This article was republished with permission from WTOP’s news partners at Maryland Matters. Sign up for Maryland Matters’ free email subscription today.
This content was republished with permission from WTOP’s news partners at Maryland Matters. Sign up for Maryland Matters’ free email subscription today.
The Prince George’s County Council is urging state leaders to conduct comprehensive environmental and financial reviews of the Hogan administration’s plans to widen the Capital Beltway before entering into any contracts with private-sector firms.
A resolution the panel adopted this week mirrors language that legislators opposed to the administration’s Interstate 495 and I-270 expansion plans attempted to pass in the General Assembly. That measure passed the House of Delegates but died in the state Senate.
The Prince George’s council resolution, which passed 9-0, urges the state’s Board of Public Works to require an “independent” assessment of the public-private partnership process the governor has proposed using to widen the two roads.
It also urged the board — comprising the governor, comptroller and treasurer — to require an environmental-impact statement before any contracts greater than $500 million are signed.
The state estimates it will cost between $9 billion and $11 billion to add two toll-only “express” lanes in each direction on the highways.
“The state has a lot more work to do on this one before we’re ready to move forward with the project,” said Councilmember Dannielle M. Glaros, a Democrat who chairs the panel’s Planning, Housing and Economic Development Committee.
“There’s no need to rush into the biggest P3 (public-private partnership) project in the country,” she said. “Let’s get it right.”
The council also approved a resolution reaffirming its opposition to the transfer of the Baltimore-Washington Parkway from the National Park Service, part of the U.S. Department of the Interior, to the state of Maryland.
At the 2017 announcement of his highway widening plan, Hogan unveiled plans to gain control of the parkway from the federal government and to expand it by two lanes in each direction.
“We still see the governor trying to advance transportation alternatives that haven’t been fully vetted and/or agreed to by local jurisdictions,” said Council President Todd M. Turner, a Democrat.
The vote on this resolution was 11-0.
Turner said the council is concerned both about Hogan’s road-widening plans and the talk of a federally-funded magnetic levitation train, known as Maglev, being built between Washington, D.C., and Baltimore, though Prince George’s County neighborhoods.
‘We’ve been seeing a very top-down approach from state government,” Glaros said. “[Maryland Route] 295 goes through many of our communities.

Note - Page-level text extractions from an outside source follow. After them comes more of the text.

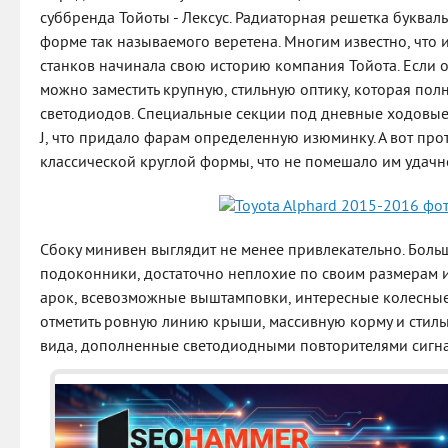
суббренда Тойоты - Лексус. Радиаторная решетка буквал
форме так называемого веретена. Многим известно, что 
станков начинала свою историю компания Тойота. Если о
можно заместить крупную, стильную оптику, которая пол
светодиодов. Специальные секции под дневные ходовые
J, что придало фарам определенную изюминку. А вот пр
классической круглой формы, что не помешало им удачно
Сбоку минивен выглядит не менее привлекательно. Боль
подоконники, достаточно неплохие по своим размерам 
арок, всевозможные выштамповки, интересные колесные 
отметить ровную линию крыши, массивную корму и стил
вида, дополненные светодиодными повторителями сигна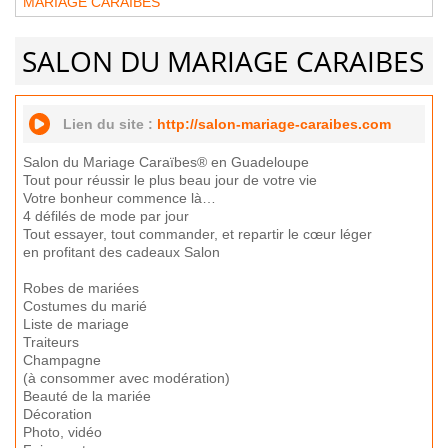
MARIAGE CARAIBES
SALON DU MARIAGE CARAIBES
Lien du site :
http://salon-mariage-caraibes.com
Salon du Mariage Caraïbes® en Guadeloupe
Tout pour réussir le plus beau jour de votre vie
Votre bonheur commence là…
4 défilés de mode par jour
Tout essayer, tout commander, et repartir le cœur léger
en profitant des cadeaux Salon
Robes de mariées
Costumes du marié
Liste de mariage
Traiteurs
Champagne
(à consommer avec modération)
Beauté de la mariée
Décoration
Photo, vidéo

It was designed as a parkway. Any conversation about the transfer of it should involve the local communities and the local counties.”
State transportation officials insist that Maryland’s approach — in which private-sector firms fund construction and maintenance of the roads in exchange for the right to charge tolls on the new lanes — is necessary because MDOT lacks the money to do the projects itself.
“Anyone who is attempting to block this is hiding from the facts,” Transportation Secretary Pete K. Rahn said during a wide-ranging interview in Annapolis on Wednesday.
“We’re attempting to address [our congested roads] as a system, so it’s not just a piece here and a piece there.”
In a letter late last week, Montgomery County Executive Marc B. Elrich, a Democrat and a vocal critic of the state’s plans, urged the county Planning Board to effectively block Maryland’s road-widening efforts by refusing to make available the undeveloped county-owned parcels that would be needed to complete the widening projects.
“I am writing to ask that you do not cede any parkland to the state of Maryland for any project that would widen the beltway,” Elrich wrote.
“Many of our parks, trees and streams are in an increasingly fragile state. We should take all necessary steps to protect these resources as part of our efforts to maintain clean water and air and to mitigate the devastating effects of climate change.”
Rahn, who indicated he is aware of the criticism from elected officials, planners and citizens in the two counties, insisted that the state’s responsibility to facilitate the flow of commercial, commuter and interstate traffic on the Beltway and 270 requires the bold approach Hogan has laid out.
“We are proceeding with express-toll lanes. We’re going to do it responsibly. We’ll do it within the confines of [the National Environmental Policy Act], and we have made commitments about how we’re going to do as little impact as we possibly as can. … But we must do something and we must act now.”